▶ **Stored data**
○ ○ ○ ○

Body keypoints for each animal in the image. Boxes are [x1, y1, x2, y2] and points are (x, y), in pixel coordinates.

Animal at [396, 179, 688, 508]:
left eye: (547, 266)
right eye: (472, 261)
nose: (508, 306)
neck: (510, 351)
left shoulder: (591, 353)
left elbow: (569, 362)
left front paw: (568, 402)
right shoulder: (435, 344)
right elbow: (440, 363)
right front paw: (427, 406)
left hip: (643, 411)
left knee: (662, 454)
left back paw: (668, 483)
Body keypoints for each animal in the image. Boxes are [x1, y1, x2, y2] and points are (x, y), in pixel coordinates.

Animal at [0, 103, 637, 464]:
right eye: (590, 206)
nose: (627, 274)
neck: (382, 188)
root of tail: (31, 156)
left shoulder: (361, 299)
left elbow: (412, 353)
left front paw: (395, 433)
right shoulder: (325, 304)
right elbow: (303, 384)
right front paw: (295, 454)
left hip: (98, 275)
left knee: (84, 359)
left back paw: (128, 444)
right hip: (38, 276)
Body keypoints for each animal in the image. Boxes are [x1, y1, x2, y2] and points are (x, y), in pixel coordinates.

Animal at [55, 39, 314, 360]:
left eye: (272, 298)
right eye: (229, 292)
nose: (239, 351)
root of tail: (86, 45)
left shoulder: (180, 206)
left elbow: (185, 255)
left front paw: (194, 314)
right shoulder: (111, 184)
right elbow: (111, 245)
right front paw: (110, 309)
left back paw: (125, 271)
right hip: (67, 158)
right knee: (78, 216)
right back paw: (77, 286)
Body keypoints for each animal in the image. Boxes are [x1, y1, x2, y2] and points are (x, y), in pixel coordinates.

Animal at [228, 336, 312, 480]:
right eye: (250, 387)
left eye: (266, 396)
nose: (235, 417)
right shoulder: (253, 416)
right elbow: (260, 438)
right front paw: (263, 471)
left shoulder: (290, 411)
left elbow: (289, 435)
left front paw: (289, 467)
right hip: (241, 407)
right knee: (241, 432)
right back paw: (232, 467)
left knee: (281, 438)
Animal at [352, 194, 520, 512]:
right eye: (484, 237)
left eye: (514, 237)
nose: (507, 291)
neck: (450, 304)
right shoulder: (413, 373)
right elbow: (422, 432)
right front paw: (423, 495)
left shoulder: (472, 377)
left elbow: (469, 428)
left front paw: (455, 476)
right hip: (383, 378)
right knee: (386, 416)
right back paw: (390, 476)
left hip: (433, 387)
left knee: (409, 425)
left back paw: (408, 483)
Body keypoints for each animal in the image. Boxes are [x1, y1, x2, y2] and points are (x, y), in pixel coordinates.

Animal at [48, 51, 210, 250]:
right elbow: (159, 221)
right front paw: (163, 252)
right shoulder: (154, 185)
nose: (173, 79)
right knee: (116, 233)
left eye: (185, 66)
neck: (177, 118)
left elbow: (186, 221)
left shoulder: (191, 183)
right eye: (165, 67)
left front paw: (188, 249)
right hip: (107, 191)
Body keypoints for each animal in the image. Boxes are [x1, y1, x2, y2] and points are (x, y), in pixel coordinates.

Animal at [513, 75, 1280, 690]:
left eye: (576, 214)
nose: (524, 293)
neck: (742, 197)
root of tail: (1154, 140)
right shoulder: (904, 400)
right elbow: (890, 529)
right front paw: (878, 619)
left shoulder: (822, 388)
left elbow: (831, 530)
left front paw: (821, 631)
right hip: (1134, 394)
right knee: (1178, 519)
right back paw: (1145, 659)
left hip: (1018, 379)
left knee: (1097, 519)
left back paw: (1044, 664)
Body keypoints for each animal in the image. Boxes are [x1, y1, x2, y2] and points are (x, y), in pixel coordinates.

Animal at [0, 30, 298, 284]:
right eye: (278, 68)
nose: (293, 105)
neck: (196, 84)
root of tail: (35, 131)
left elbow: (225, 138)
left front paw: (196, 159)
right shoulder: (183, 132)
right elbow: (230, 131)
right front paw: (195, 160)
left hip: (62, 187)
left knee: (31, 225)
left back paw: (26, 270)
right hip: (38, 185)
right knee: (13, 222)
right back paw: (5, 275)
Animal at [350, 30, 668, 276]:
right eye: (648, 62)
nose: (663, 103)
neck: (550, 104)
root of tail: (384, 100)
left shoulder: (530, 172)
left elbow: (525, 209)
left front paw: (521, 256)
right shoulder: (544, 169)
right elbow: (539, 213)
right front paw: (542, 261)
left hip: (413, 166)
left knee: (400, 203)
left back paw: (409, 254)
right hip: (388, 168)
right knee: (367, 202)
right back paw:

○ ○ ○ ○

▶ **DIRECTIONS FOR THIS TASK**
Copy, without any change, the run of lines from the one with "left back paw: (26, 270)" through the end of the entries above.

▶ **ANSWER BELOW**
left back paw: (26, 270)
right hip: (38, 185)
right knee: (13, 222)
right back paw: (5, 275)
Animal at [350, 30, 668, 276]:
right eye: (648, 62)
nose: (663, 103)
neck: (550, 104)
root of tail: (384, 100)
left shoulder: (530, 172)
left elbow: (525, 209)
left front paw: (521, 256)
right shoulder: (544, 169)
right elbow: (539, 213)
right front paw: (542, 261)
left hip: (413, 166)
left knee: (400, 203)
left back paw: (409, 254)
right hip: (388, 168)
right knee: (367, 202)
right back paw:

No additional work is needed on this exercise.